Jerusalem’s intangible culture

Jerusalems-Intangible-1
Lady Tansiq Mausoleum.
This article inspired by conversations in the UNESCO office in Ramallah.

By Ali Qleibo| This Week in Palestine| Mar 2020

The homes we live in, the neighborhoods, the services rendered, the consumer lifestyle, the values and norms, and the way people interact is a world view in which tangible and intangible cultural expressions interweave to impart Jerusalem its unique character.

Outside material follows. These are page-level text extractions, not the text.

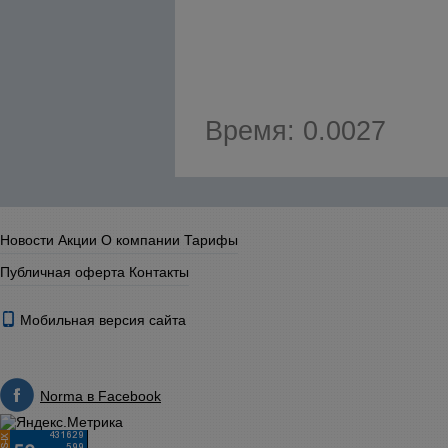
Время: 0.0027
Новости
Акции
О компании
Тарифы
Публичная оферта
Контакты
Мобильная версия сайта
Norma в Facebook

The ever-shifting, elusive “character” of Jerusalem is a reflection of the dynamic needs, desires, and wishes of its inhabitants. Intangible culture is not merely the listing of professions and trades; it is the sung parodies that advertise the new seasonal cucumber (asabe’ el bubbu ya khyar), and the variety of recipes that Jerusalamites swap about the best way to prepare artichokes and ‘akkube (a wild form of artichoke) or preserve bitter oranges both as marmalade and sharab, or even how to construct a kite using dough instead of glue, bamboo, and newspaper sheets. It also includes visiting the cemetery to pray for one’s deceased close relatives after the early morning ‘Eid prayers and reciting the fatihah each time one passes by a cemetery, mausoleum, or maqam. It is the marking of the Muslim New Year with green olive twigs on house doors, the special sweets, and the family visits. The homes we live in, the neighborhoods, the services rendered, the consumer lifestyle, the values and norms, and the way people interact is a world view in which tangible and intangible cultural expressions interweave to impart Jerusalem its unique character. It is the human art of making life livable.

The memory of the Afghani and Indian knife and scissor sharpeners huddled under their respective tents around the water fountain in Suq Aftimos brings to mind a city and trades that have vanished. They stooped over their grinding wheels that hissed and sparked flashes of fire that quickly turned to black cinder. Customers watched as their kitchen knives, scissors, and shaving-knife blades were sharpened.